A multi-stakeholder lobbying effort to change the bill’s language failed to sway senators. At the same time, the House of Representatives activated a procedure to stop the bill from being amended there either.

While the White House has since hinted that it's not interested in applying the new rule to non-custodial actors, a double-whammy of news reporting and new tax requirements in one month has naturally left many in the industry fearful about what might be coming next.

A statement from Coin Centre said ‘the industry has been asking for clear tax reporting guidance for years, so we have no objection to the new provisions in principle.
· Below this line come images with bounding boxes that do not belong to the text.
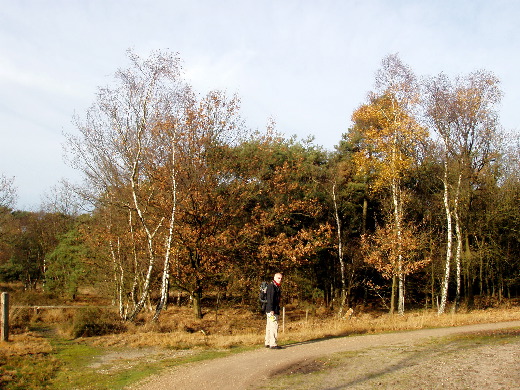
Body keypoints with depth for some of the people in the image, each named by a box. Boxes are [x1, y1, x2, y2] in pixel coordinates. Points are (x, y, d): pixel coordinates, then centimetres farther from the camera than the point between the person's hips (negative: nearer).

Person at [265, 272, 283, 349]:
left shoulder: (277, 287, 19)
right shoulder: (271, 286, -12)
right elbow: (270, 299, -19)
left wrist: (277, 310, 23)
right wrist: (271, 310, -24)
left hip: (275, 310, 10)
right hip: (272, 310, -10)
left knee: (269, 326, 12)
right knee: (274, 326, -12)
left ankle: (267, 343, 17)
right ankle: (273, 344, -13)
We do object to 'must-pass bills with last-minute additions that pushed through congress with little or no public input.’

Crypto industry lobbying efforts fall short

In early August, the Senate passed a massive infrastructure spending bill that would fund a range of major projects from bridge-building to highway improvements and safe water treatment. To pay for part of the bill’s mammoth price tag, the Biden administration introduced a change to the IRS definition of brokers to wrap in any business that deals in or makes money from trade in digital assets.
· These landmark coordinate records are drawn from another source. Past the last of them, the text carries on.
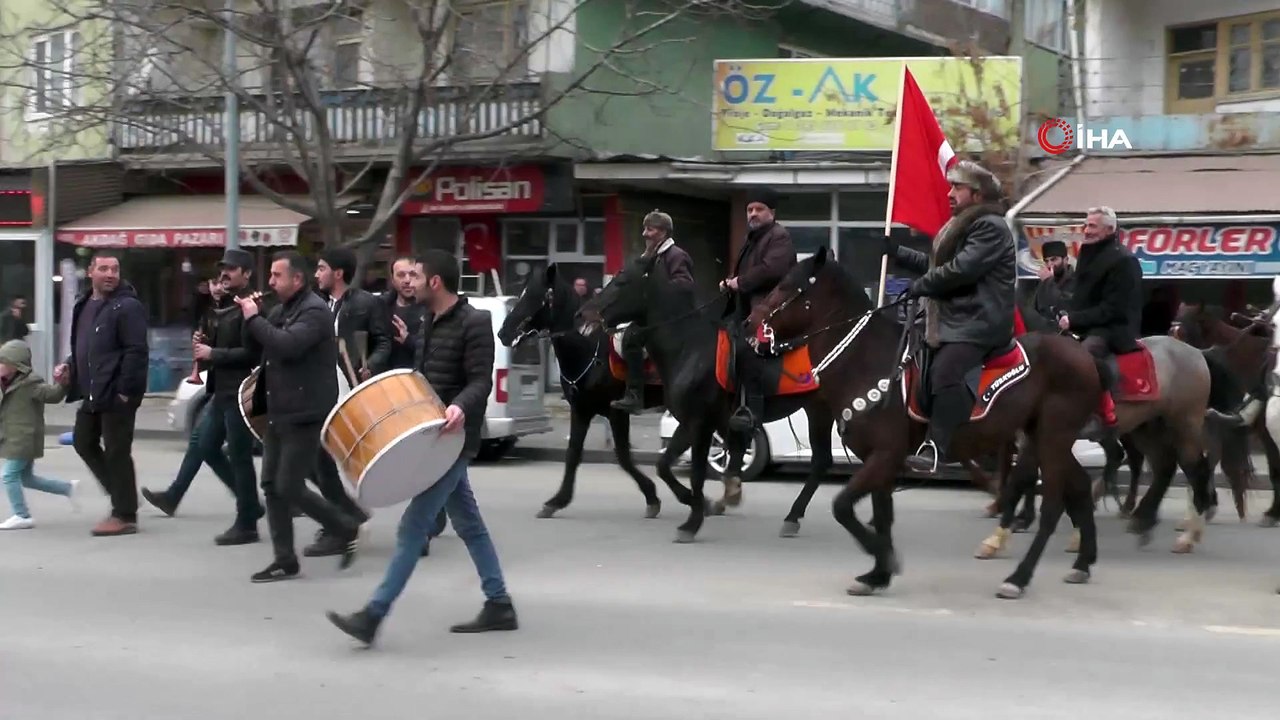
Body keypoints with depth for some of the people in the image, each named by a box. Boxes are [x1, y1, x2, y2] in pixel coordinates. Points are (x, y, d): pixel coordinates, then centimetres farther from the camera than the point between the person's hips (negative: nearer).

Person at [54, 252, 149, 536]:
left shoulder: (128, 307, -13)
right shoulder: (84, 304, 14)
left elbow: (135, 352, -19)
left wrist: (124, 391, -22)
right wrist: (69, 366, 8)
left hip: (117, 393, -9)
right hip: (92, 393, 9)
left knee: (117, 452, -3)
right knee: (84, 443, 16)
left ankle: (125, 515, 5)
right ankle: (121, 493, 28)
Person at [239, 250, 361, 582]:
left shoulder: (315, 311, -15)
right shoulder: (280, 311, 13)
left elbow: (287, 345, -30)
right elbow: (257, 349, 15)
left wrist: (254, 318, -19)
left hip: (305, 416, -9)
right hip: (278, 414, 9)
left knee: (290, 488, -8)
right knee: (272, 486, 6)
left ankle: (347, 530, 9)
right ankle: (285, 561, 11)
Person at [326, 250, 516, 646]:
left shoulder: (474, 323, -14)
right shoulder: (431, 322, 13)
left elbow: (481, 381, -20)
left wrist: (460, 407, -38)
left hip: (453, 438, -10)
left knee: (413, 525, -10)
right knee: (469, 524, 13)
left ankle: (373, 615, -11)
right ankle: (499, 606, 20)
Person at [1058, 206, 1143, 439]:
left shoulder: (1123, 260, -14)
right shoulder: (1087, 253, 15)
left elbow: (1113, 308, -20)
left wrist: (1074, 320, -22)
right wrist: (1068, 316, 3)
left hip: (1114, 328, -10)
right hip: (1086, 325, 10)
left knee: (1087, 352, -38)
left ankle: (1107, 414, -33)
Those ‘brokers’ would then have to complete IRS 1099 forms on behalf of their customers, which include basics like full name and addresses. The calculation assumed that a simple change on paper could add USD 28 billion in tax revenues that would otherwise go uncollected.

While a centralised cryptocurrency exchange like Coinbase would have no trouble meeting the requirement, Coin Centre and others have argued that the broad definition is unworkable in practice. If applied literally, it could pull in any entity processing blockchain transactions, including miners or validators.

It could also touch cryptocurrency wallet providers and snuff out new decentralised finance (DeFi) projects. The decentralised and anonymous nature of DeFi businesses would make the requirements all but impossible to fulfil.

Privacy groups have also piled in with criticism, calling the infrastructure bills late provision a backdoor way to increase financial surveillance.

An amendment to clarify the language and exempt non-custodial crypto actors failed to pass.

While the Biden administration is now indicating it has no interest in applying the new reporting requirements to miners, the door would remain open to future administrations or allow leeway for a later crackdown on crypto by the current occupant of the White House.

The Blockchain Association issued a statement this week urging legislators to kill the new language and start again. ‘Instead of clarifying something that hasn’t yet been enacted into law, we encourage Congress to work with industry and keep the US a crypto innovation leader.’

A dragnet definition

The problem remains that the bill’s definition of broker is so broadly worded. 'Broker' would normally refer to an exchange like Coinbase or Binance. In the infrastructure bill’s updated language, any business that touches crypto in any way could find itself labelled a ‘broker’.

Crypto advocates worried that the change would threaten DeFi startups, crypto miners, and even crypto investment firms who would all be required to submit customer forms with the IRS, a requirement that blockchain’s anonymisation capabilities could make impossible.

If it passes, the US crypto industry could find itself in the same situation as online gambling firms a decade ago, when the Treasury and IRS effectively regulated the sector out of business. To politicians and financial regulators, cryptocurency businesses look a lot like internet casinos, simultaneously decadent and rich. That makes them an ideal political target for a tax revenue raid.